Dúvida recalcitrante
Ambas as hipóteses da origem zoonótica e da origem laboratorial, que se desmembram em sub-hipóteses do que poderia ter acontecido, ainda aguardam evidências diretas. Apesar de ter passado o tabu inicial de “checadores de fatos” alegando que a última era uma “teoria da conspiração” durante quase todo o ano de 2020 e início de 2021, ainda há um favorecimento injustificado da origem zoonótica por parte de publicações como o New York Times, que deu capa para a hipótese em fevereiro deste ano com base de pré-prelos que incluem um de autoria do grupo de Andersen.

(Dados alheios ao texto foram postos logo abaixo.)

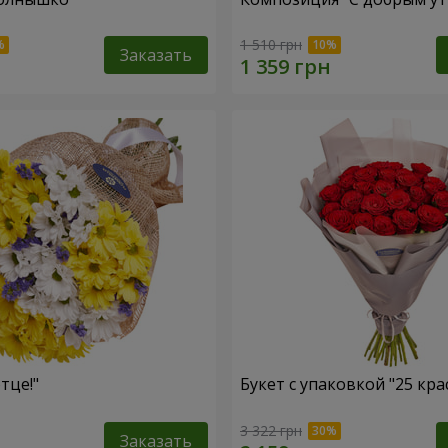
1 510 грн
Заказать
тце!"
Букет с упаковкой "25 кра
3 322 грн
Заказать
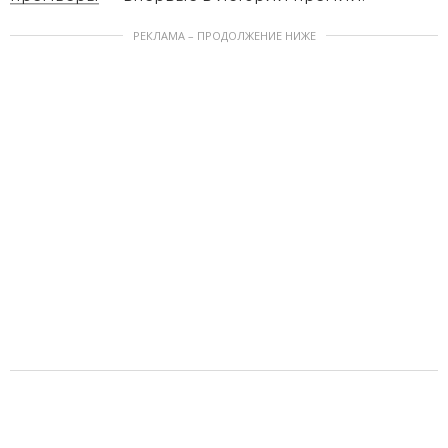
РЕКЛАМА – ПРОДОЛЖЕНИЕ НИЖЕ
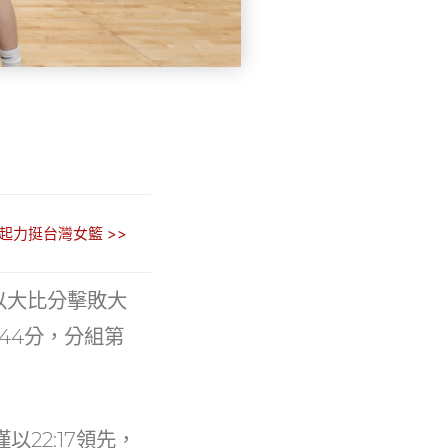
起力挺台灣女籃 >>
以大比分擊敗大
44分，分組第
22:17領先，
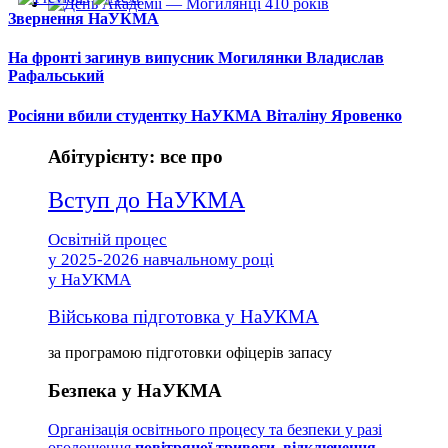
Звернення НаУКМА
На фронті загинув випусник Могилянки Владислав
Рафальський
Росіяни вбили студентку НаУКМА Віталіну Яровенко
Абітурієнту: все про
Вступ до НаУКМА
Освітній процес
у 2025-2026 навчальному році
у НаУКМА
Військова підготовка у НаУКМА
за програмою підготовки офіцерів запасу
Безпека у НаУКМА
Організація освітнього процесу та безпеки у разі
оголошення
повітряної тривоги, відключення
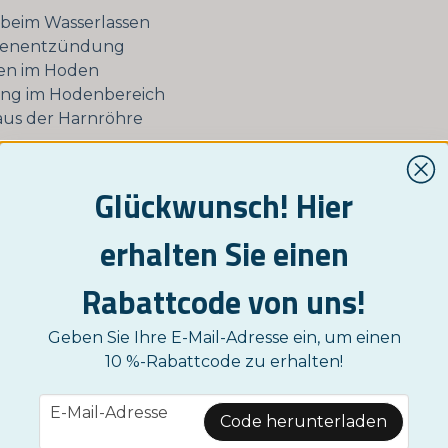
beim Wasserlassen
renentzündung
en im Hoden
ng im Hodenbereich
aus der Harnröhre
ie fünf häufigsten Symptome, die auf das Vorhandensein
bei einem Mann oder einer Frau hinweisen. Die häufigst
Glückwunsch! Hier
dass eine Person, die mit Chlamydien infiziert ist, überha
t. Daher empfiehlt 1177, dass Sie immer dann einen C
erhalten Sie einen
urchführen, wenn Sie ungeschützten Geschlechtsverke
n Partner hatten, auch wenn Sie keine Symptome haben
Rabattcode von uns!
en, dass Ihr Partner sich testen lässt.
Geben Sie Ihre E-Mail-Adresse ein, um einen
ien-Heimtest
10 %-Rabattcode zu erhalten!
ines der oben genannten Symptome haben, wie Blutu
email
n Menstruationsperioden oder Ausfluss aus der Harnröh
E-Mail-Adresse
Code herunterladen
t ungeschützten Geschlechtsverkehr mit einem neuen 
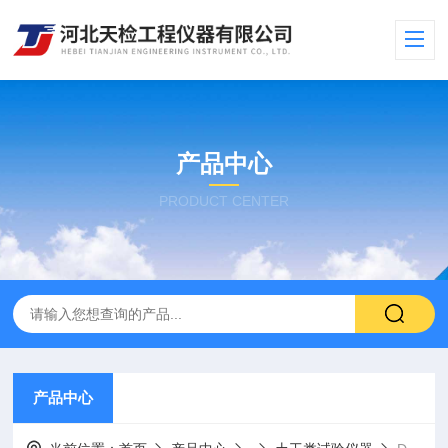
产品中心
PRODUCT CENTER
产品中心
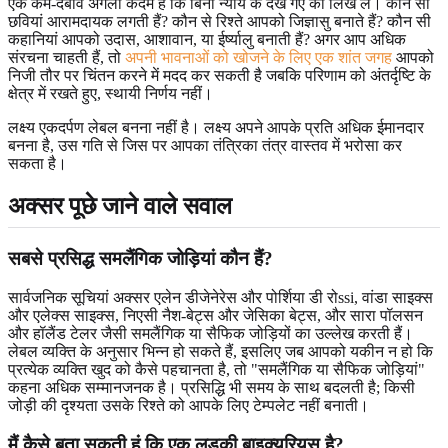
एक कम-दबाव अगला कदम है कि बिना न्याय के देखे गए को लिख लें। कौन सी
छवियां आरामदायक लगती हैं? कौन से रिश्ते आपको जिज्ञासु बनाते हैं? कौन सी
कहानियां आपको उदास, आशावान, या ईर्ष्यालु बनाती हैं? अगर आप अधिक
संरचना चाहती हैं, तो
अपनी भावनाओं को खोजने के लिए एक शांत जगह
आपको
निजी तौर पर चिंतन करने में मदद कर सकती है जबकि परिणाम को अंतर्दृष्टि के
क्षेत्र में रखते हुए, स्थायी निर्णय नहीं।
लक्ष्य एकदर्पण लेबल बनना नहीं है। लक्ष्य अपने आपके प्रति अधिक ईमानदार
बनना है, उस गति से जिस पर आपका तंत्रिका तंत्र वास्तव में भरोसा कर
सकता है।
अक्सर पूछे जाने वाले सवाल
सबसे प्रसिद्ध समलैंगिक जोड़ियां कौन हैं?
सार्वजनिक सूचियां अक्सर एलेन डीजेनेरेस और पोर्शिया डी रोssi, वांडा साइक्स
और एलेक्स साइक्स, निएसी नैश-बेट्स और जेसिका बेट्स, और सारा पॉलसन
और हॉलैंड टेलर जैसी समलैंगिक या सैफिक जोड़ियों का उल्लेख करती हैं।
लेबल व्यक्ति के अनुसार भिन्न हो सकते हैं, इसलिए जब आपको यकीन न हो कि
प्रत्येक व्यक्ति खुद को कैसे पहचानता है, तो "समलैंगिक या सैफिक जोड़ियां"
कहना अधिक सम्मानजनक है। प्रसिद्धि भी समय के साथ बदलती है; किसी
जोड़ी की दृश्यता उसके रिश्ते को आपके लिए टेम्पलेट नहीं बनाती।
मैं कैसे बता सकती हूं कि एक लड़की बाइक्यूरियस है?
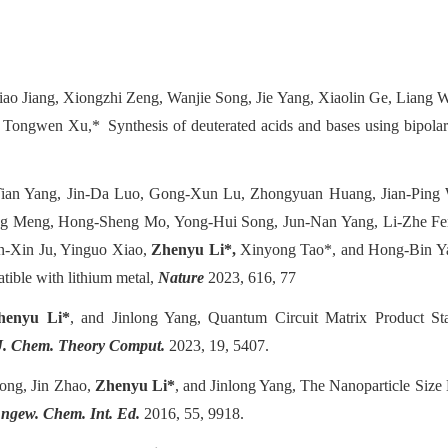
ao Jiang, Xiongzhi Zeng, Wanjie Song, Jie Yang, Xiaolin Ge, Liang 
ongwen Xu,* Synthesis of deuterated acids and bases using bipola
Tian Yang, Jin-Da Luo, Gong-Xun Lu, Zhongyuan Huang, Jian-Ping W
ng Meng, Hong-Sheng Mo, Yong-Hui Song, Jun-Nan Yang, Li-Zhe F
-Xin Ju, Yinguo Xiao,
Zhenyu Li*,
Xinyong Tao*, and Hong-Bin Ya
tible with lithium metal,
Nature
2023, 616, 77
henyu Li*
, and Jinlong Yang, Quantum Circuit Matrix Product Sta
. Chem. Theory Comput.
2023, 19, 5407.
ong, Jin Zhao,
Zhenyu Li*
, and Jinlong Yang, The Nanoparticle Size 
ngew. Chem. Int. Ed.
2016, 55, 9918.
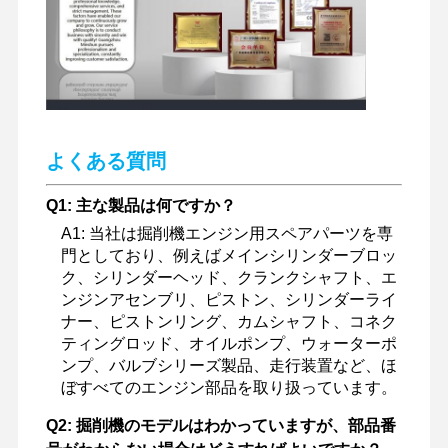
よくある質問
Q1: 主な製品は何ですか？
A1: 当社は掘削機エンジン用スペアパーツを専
門としており、例えばメインシリンダーブロッ
ク、シリンダーヘッド、クランクシャフト、エ
ンジンアセンブリ、ピストン、シリンダーライ
ナー、ピストンリング、カムシャフト、コネク
ティングロッド、オイルポンプ、ウォーターポ
ンプ、バルブシリーズ製品、走行装置など、ほ
ぼすべてのエンジン部品を取り扱っています。
Q2: 掘削機のモデルはわかっていますが、部品番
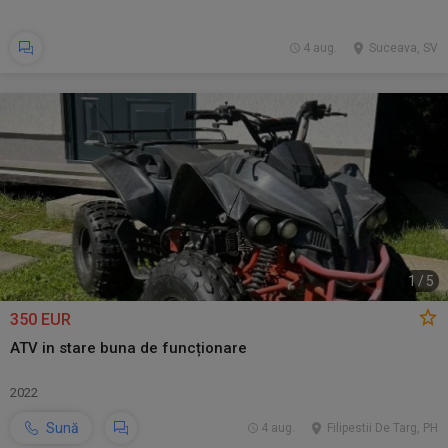
4 aug.
Suceava, SV
1
/
5
350 EUR
ATV in stare buna de funcționare
2022
Sună
4 aug.
Filipestii De Targ, PH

Paralelamente a esses pré-prelos, surpreendentemente, a esperança deles de estabelecer que a fonte do vírus foram animais do mercado de Huanan em Wuhan foi minada pelo Centro de Controle de Doenças chinês, que publicou novos resultados mostrando que nenhuma presença do vírus da covid foi encontrada nesses animais, e que os resultados positivos do mercado são mais bem explicados pela presença de humanos infectados. Além disso, um novo estudo de italianos sugere que o vírus poderia estar circulando bem antes de dezembro de 2019, talvez meses antes. Se confirmado, isso deixa ainda mais suspeita a remoção do banco de dados de sequências virais do IVW em setembro daquele ano.
Nicholas Wade, experiente jornalista de ciência e ex-editor de ciência do New York Times, observou que muitos de seus colegas de cobertura de pesquisas têm uma postura obsequiosa e pouco crítica para com suas fontes científicas, diferente da postura de jornalistas investigativos ou de política. Seu artigo bombástico divulgando as conclusões dos investigadores da rede #DRASTIC e rechaçando o falso consenso científico e jornalístico em torno da origem zoonótica está prestes a completar um ano.